Hace ya algún tiempo, en la tercera
entrada de este blog, hablaba yo sobre Cómo
leer y sugería marcar en los márgenes de cualquier libro —con un simple
trazo de lápiz, no con el lento y penoso subrayado— los fragmentos más bellos o
enjundiosos del mismo, con la idea de releerlos al final o pasarlos a algún bloc de notas
personal, para recordarlos o citarlos en el futuro. Para mí, decía entonces con
las debidas cautelas, el número de marcas que hacemos en un libro da una idea
incluso de su valor último.
Aun con estos pequeños trucos,
olvidaremos después, desgraciadamente, buena parte de lo leído y perderemos con
el tiempo lo aprendido. Es inevitable; la memoria de los seres humanos está muy
alejada de la perfección y este es un inconveniente serio para la mayoría de
los estudiosos de cualquier tipo. El hombre, ese “débil junco que piensa”, ese “bicho
de la tierra tan pequeño”, ha ideado sistemas que funcionan infinitamente mejor
en este aspecto. Una buena memoria —se citan algunos casos portentosos de la
vida real y en la ficción está aquel “Funes, el memorioso”, de Borges— es una
bendición de Dios. No es la inteligencia, pero tiene mucho que ver con ella. En
términos informáticos, para quien sepa algo de programación elemental, se
podría decir que la memoria proporciona los DATA sobre los que operan las
instrucciones del programa. Sin instrucciones, no hay programa; sin datos,
tampoco.
Mucha gente tiene una idea banal
y poco respetuosa de la memoria. Se la considera como una facultad menor, poco
o nada relacionada con la inteligencia, repartida caprichosamente y de la que
no somos responsables. Yo no he oído jamás a nadie, en mi entera vida, quejarse
de ser poco inteligente, de ser más bien simple o discretamente tonto. Y, sin
embargo, mucha gente confiesa tener mala memoria. En algunos casos, se les
adivina pensando: “¡Ah, si yo tuviera mejor memoria, con lo inteligente que soy!”.
Vuelvo a lo que escribía antes: la memoria proporciona los datos y sin ellos no
hay elaboración inteligente de nada. En el proceso intelectivo, están muy
relacionadas las dos cosas, las dos capacidades. Cualquiera que haya estudiado
un poco los mecanismos cognitivos y su deterioro lo sabe perfectamente.

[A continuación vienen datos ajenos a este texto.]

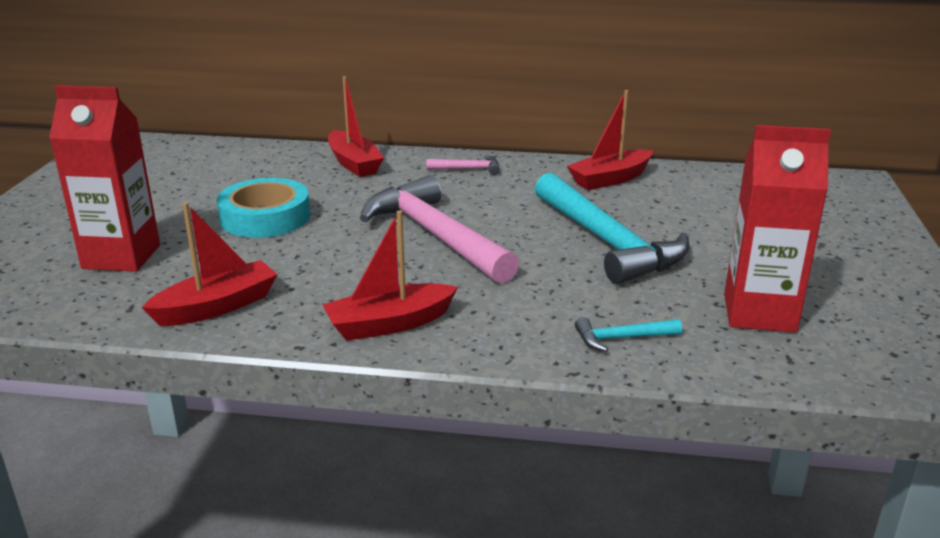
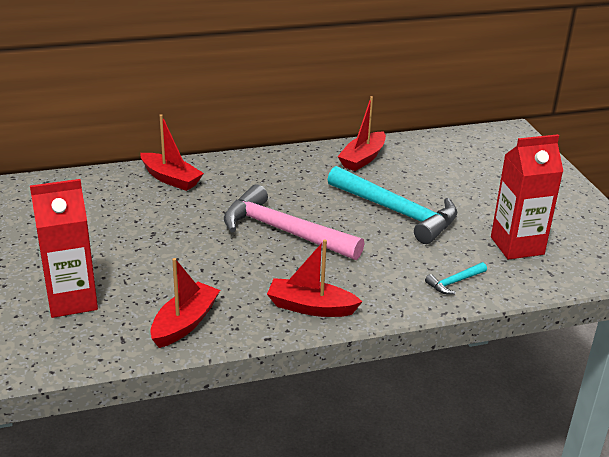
camera: 25 degrees left, 5 degrees up
(265, 217) = (148, 242): turquoise tape -> none
(389, 324) = (311, 307): red boat -> red boat turned 60 degrees clockwise
(468, 169) = (259, 168): pink hammer -> none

Te digo, lector amable, que esto
de escribir tiene sus problemas. Intercalo ahora el párrafo que sigue porque,
un poco después de haber escrito lo que antecede, leo Les caractères ou les mœurs de ce siècle, de Jean de La Bruyère, en
una edición con notas. Pues bien, en una de estas se cita a La Rochefoucauld,
que dice: tout le monde se
plaint de sa mémoire, et personne ne se plaint de son jugement (todo el mundo se queja
de su memoria, y nadie se queja de su buen juicio). Bueno, es casi lo que decía yo más arriba.
Pero es que un poco más
adelante, en el texto, el propio La Bruyère escribe: ainsi l’on se plaint de son peu de mémoire,
content d’ailleurs de son grand sens et de son bon jugement (así, se
queja uno de su poca memoria, contento por otra parte de su gran sensatez y su
buen juicio). Esto
es ya lo mismísimo que contaba yo. O sea, que uno puede estar plagiando constantemente,
sin darse cuenta; corremos el riesgo de estar plagiando sin querer.
Las combinaciones de las
palabras, en cualquier idioma, son muchísimas, pero no infinitas. A veces
pienso que en algún momento de un lejano futuro, no habrá expresión que no haya
sido utilizada o metáfora que no haya sido inventada. Quizá entonces los
hombres renuncien a escribir literatura —a repetirse, a plagiarse inadvertida y
continuadamente— y se limiten a servirse del lenguaje sólo para las necesidades
de la vida cotidiana, para describir escuetamente los hechos.
Nota: no me esforzaré mucho —no me esforzaré nada— en las traducciones y tenderé a hacerlas
literales; las hago porque entiendo que, desgraciadamente, es necesario.